Live replay backend implementations¶
dpone.strategy_intelligence.live_backends contains concrete backend implementations built around injected clients.
| Class/protocol | Purpose |
|---|---|
ReplaySqlClient |
Minimal SQL client protocol: exists, execute, scalar. |
ReplayKafkaClient |
Minimal Kafka client protocol: produce, flush, scalar. |
MssqlReplayBackend |
MSSQL partition switch and delete+insert replay SQL. |
PostgresReplayBackend |
Postgres partition attach/detach contract and delete+insert replay SQL. |
ClickHouseReplayBackend |
ClickHouse REPLACE PARTITION and delete+insert fallback SQL. |
BigQueryReplayBackend |
BigQuery partition-scoped delete+insert replay SQL. |
KafkaLiveReplayBackend |
Kafka replay event production with state commit after reconciliation. |
These classes intentionally depend on injected clients, not on pyodbc, psycopg, clickhouse-driver, BigQuery SDK, or confluent-kafka directly.

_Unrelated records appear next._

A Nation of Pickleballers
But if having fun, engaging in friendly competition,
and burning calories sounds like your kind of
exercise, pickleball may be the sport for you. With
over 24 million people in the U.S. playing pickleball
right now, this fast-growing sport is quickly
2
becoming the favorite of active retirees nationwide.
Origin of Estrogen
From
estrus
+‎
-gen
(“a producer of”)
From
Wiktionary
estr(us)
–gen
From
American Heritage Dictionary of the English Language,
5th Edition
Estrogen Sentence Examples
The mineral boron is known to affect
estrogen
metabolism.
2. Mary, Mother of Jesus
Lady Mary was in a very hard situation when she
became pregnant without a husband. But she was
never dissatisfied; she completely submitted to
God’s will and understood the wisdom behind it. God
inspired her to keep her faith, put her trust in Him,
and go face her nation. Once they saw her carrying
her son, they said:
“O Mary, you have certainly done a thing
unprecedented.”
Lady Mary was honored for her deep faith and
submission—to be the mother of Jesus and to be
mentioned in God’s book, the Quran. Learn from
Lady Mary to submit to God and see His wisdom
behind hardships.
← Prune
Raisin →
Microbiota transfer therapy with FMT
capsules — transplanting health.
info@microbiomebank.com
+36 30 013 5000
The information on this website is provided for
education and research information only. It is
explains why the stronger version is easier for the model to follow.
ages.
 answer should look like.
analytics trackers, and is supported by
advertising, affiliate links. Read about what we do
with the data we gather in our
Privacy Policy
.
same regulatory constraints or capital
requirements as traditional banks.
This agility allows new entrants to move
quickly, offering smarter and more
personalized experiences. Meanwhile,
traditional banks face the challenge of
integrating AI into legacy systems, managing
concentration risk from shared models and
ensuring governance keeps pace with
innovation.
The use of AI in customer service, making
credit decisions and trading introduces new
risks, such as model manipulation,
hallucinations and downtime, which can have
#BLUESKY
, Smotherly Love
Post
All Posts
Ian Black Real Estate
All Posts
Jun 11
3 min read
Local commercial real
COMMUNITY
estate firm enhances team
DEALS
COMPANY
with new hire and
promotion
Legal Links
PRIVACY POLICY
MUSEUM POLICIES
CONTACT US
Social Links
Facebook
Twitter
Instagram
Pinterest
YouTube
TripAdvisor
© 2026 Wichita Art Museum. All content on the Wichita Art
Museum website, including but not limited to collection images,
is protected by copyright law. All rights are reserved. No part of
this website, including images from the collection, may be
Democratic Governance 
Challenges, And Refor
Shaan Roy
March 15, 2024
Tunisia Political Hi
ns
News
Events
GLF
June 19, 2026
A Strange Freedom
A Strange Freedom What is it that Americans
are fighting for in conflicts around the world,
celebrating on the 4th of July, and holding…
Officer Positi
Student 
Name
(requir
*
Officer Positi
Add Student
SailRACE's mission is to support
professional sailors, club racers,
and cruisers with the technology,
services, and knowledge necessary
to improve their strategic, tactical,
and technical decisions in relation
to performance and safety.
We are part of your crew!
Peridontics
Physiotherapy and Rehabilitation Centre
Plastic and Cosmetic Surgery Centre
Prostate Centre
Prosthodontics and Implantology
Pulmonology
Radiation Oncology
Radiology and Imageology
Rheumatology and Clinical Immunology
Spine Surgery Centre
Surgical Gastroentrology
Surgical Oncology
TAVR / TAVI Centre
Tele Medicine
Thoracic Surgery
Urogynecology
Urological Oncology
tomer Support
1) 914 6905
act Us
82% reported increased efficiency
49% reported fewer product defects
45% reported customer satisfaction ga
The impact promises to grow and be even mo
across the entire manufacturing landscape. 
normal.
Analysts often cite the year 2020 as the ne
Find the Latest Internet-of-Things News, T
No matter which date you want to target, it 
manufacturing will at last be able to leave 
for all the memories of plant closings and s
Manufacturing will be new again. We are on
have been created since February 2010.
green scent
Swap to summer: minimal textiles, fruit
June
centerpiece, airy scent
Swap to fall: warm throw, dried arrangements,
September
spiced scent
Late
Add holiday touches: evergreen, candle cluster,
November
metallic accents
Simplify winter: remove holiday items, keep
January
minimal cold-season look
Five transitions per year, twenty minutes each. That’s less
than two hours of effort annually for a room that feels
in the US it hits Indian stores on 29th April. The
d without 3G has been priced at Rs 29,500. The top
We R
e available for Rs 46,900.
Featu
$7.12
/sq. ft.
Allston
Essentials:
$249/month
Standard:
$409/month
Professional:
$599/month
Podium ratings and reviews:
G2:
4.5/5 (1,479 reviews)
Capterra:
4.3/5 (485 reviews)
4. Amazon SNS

Runtime/deployment adapters are responsible for wrapping vendor clients into the small protocols.
Example injected clients:
from dpone.strategy_intelligence.live_backends import MssqlReplayBackend
backend = MssqlReplayBackend(
client=my_sql_client,
target_schema="landing",
target_table="orders",
staging_schema="staging",
)
Implementation rules:
- Keep vendor-specific connection creation outside
dpone.strategy_intelligence. - Never commit state before reconciliation passes.
- Keep finalizer SQL generation sink-specific and covered by tests.
- Keep Kafka replay append/event-log only.
- Use artifact-only backend in local dry-run tests unless live credentials are explicitly configured.
Runtime replay client adapters¶
Runtime replay clients adapt existing runtime connectors to replay backend ports:
| Adapter | Input | Output port |
|---|---|---|
RuntimeSqlReplayClient |
MSSQL/Postgres/ClickHouse/BigQuery connector-like object | exists, scalar, execute |
RuntimeKafkaReplayClient |
KafkaConnector connector-like object |
produce, flush, scalar |
RuntimeReplayBackendFactory |
ReplayBackendConnection |
concrete ReplayBackend |
No SDK imports in replay backends¶
Replay backends must not import database or Kafka SDKs. Keep these imports inside runtime connectors:
| SDK | Allowed location |
|---|---|
pyodbc |
dpone.runtime.connectors.mssql |
psycopg |
dpone.runtime.connectors.postgres |
clickhouse_driver |
dpone.runtime.connectors.clickhouse |
confluent_kafka |
dpone.runtime.connectors.kafka |
This keeps dpone.strategy_intelligence import-safe and makes replay execution easy to unit test with injected clients.
Replay evidence writer¶
ReplayEvidenceWriter owns production evidence serialization for replay execution. Keep it separate from backend SQL/Kafka logic:
| Concern | Owner |
|---|---|
| Backend step result | ReplayBackendResult |
| Operation sequencing | ReplayAdapter |
| Raw replay artifact | ReplayExecutionService |
| JSON/Markdown evidence | ReplayEvidenceWriter |
Evidence schema is versioned as dpone.replay.evidence.v1. Add new fields in a backward-compatible way and keep existing field names stable for certification tooling.
Backends should add structured diagnostics under ReplayBackendResult.details:
ReplayBackendResult(
True,
"reconciliation passed",
details={"status_check": {"name": "reconciliation", "status": "passed"}},
)
Use row_count_check only for actual row-count evidence. Do not invent row counts from boolean status probes.